Превзошел же себя Саша Лудвиг устройством «морского» фейерверка. Его он готовил несколько недель и для обработки главного сюрприза даже заперся в своей комнатке, и тогда мне ничего не оставалось, как торчать перед этой дверью и через нее задавать Саше разные докучливые вопросы. Впрочем, я сносил эту разлуку с Сашей мужественно, так как верил, что буду вполне вознагражден за свое терпение. И действительно, я был вознагражден! В назначенный день Саша вышел из комнаты с прекрасным трехмачтовым корабликом в руках, и весь этот фрегат был убран, как елка, крошечными пиротехническими препаратами, а вдоль бортов корабля торчали маленькие медные пушки. Настоящий корабль из страны лилипутов! Оставалось ждать вечера и прибытия гостей. Когда же все собрались, в том числе и явившаяся за мной бонна: «Шуренька, пора спать!» — то корабль был осторожно положен на воду канала, протекавшего у сада Лудвигов, и с берега зажжена пороховая нитка (известная мне уже по балам, ибо не иначе, как посредством пороховой нитки зажигались свечи в люстре и в бра). Все сошло было на славу. Нитка подожгла другие такие же нитки, коими были уснащены мачты, и вдруг весь корабль осветился на разные лады бенгальскими огнями, а его пушки одна за другой стали палить. Только, видно, одна из них была заряжена слишком сильным зарядом. Раздался оглушительный взрыв, кораблик покачнулся и стал тонуть — насилу вытащили. После того в продолжение многих дней обсуждались причины катастрофы. Саша был сконфужен, но его утешали, уверяя, что так получилось еще интереснее, ибо произошел «совсем такой» взрыв, как тот, что в те дни погубил турецкий монитор на Дунае. Этот взрыв турецкого монитора был представлен в большом виде и на пруду парка, так как в тот год при Славянском заводе образован был увеселительный сад под названием «Тиволи», и там происходили гулянья. Мы с противоположного берега пруда целых два часа ждали, как взорвется то сколоченное и выпиленное из досок чудище, что стояло на воде и должно было изображать турецкое военное судно, но в конце концов было объявлено, что фейерверк отсырел и отложен. Пришлось, не солоно хлебавши, плестись по черному парку домой.

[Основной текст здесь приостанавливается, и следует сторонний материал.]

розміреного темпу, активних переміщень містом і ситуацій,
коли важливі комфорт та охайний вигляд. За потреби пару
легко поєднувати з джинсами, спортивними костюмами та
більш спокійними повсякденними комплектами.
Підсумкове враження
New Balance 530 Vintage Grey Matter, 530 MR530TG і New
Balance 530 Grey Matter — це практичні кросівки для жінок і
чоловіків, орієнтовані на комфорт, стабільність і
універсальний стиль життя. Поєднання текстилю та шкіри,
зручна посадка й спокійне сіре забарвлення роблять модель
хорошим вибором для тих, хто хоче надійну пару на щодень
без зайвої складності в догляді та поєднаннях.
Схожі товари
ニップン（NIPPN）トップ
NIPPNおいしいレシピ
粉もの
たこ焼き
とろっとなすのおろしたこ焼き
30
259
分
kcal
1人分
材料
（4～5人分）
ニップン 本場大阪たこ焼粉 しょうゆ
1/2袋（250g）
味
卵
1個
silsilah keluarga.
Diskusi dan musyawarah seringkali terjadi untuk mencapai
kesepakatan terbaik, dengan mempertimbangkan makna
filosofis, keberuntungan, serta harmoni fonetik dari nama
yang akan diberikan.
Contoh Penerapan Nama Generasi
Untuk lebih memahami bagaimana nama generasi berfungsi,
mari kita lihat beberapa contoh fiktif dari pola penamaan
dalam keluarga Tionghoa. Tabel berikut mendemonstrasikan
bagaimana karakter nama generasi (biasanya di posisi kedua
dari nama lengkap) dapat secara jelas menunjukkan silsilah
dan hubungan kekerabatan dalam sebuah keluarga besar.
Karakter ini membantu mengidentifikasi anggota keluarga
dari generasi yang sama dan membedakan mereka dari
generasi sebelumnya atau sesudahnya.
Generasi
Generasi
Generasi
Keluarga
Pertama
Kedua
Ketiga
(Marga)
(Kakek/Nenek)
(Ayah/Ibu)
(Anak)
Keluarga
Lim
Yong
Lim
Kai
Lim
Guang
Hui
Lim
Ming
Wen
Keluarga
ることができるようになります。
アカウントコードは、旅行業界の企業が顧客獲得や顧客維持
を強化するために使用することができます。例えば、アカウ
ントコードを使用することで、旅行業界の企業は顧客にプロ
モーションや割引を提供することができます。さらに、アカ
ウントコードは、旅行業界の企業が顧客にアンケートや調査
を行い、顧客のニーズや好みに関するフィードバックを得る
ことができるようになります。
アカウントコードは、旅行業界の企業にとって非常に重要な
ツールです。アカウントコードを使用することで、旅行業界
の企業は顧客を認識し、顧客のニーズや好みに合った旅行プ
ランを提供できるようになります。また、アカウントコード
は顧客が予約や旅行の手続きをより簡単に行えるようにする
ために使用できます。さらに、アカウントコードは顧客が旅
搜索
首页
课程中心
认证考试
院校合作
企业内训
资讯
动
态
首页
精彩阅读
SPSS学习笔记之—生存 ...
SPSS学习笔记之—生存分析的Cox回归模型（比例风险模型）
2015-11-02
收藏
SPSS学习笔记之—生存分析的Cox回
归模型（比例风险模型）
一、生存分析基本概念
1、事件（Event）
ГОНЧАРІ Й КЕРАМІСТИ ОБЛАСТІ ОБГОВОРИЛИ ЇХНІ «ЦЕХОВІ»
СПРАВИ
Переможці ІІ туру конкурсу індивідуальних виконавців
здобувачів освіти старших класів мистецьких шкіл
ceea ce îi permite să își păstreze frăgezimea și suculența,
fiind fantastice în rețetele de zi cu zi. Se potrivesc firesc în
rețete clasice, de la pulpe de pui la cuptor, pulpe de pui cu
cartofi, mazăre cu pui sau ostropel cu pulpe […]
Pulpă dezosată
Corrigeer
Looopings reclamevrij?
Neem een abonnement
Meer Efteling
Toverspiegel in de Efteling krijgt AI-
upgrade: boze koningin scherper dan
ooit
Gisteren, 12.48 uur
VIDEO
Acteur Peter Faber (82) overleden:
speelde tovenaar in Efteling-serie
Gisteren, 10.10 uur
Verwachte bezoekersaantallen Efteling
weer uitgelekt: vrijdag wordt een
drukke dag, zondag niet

С Сашей же и с Катей совершались обыкновенно наши прогулки по каналам в лодочке, принадлежавшей Лудвигам и прицепленной у пристани близ их дачи. К сожалению, в позднейшие годы вода в кушелевских каналах, благодаря каким-то непорядкам при спуске ее в Неву, сильно обмелела, и эти путешествия сопровождались всякими мученьями. Иногда даже лодка застревала совершенно, и тогда приходилось вылезать на берег и тащить ее на бечевке. Однако в блаженном 1878 году воды в каналах было еще достаточно, пруды были свободны от водорослей, и гребцы могли то развивать предельную скорость, то оставлять свое судно и скользить по инерции. Знакомый во всех подробностях парк с его затеями, видимый таким образом снизу и как бы из-под земли, казался новым. Лишь то, что стояло у самого берега, виднелось сполна, все же остальное как бы пряталось и украдкой выглядывало из засады. Вдруг на повороте начинали белеть и расти колонны Ротонды, казавшейся снизу еще более величественной, или после очень узкого места с листвой, нависавшей над водой, открывался вид на широкий пруд с двумя его павильонами и мраморным между ними спуском. Так как эти павильоны стояли на территории Славянского завода и к ним не разрешалось причаливать, то они казались особенно заманчивыми.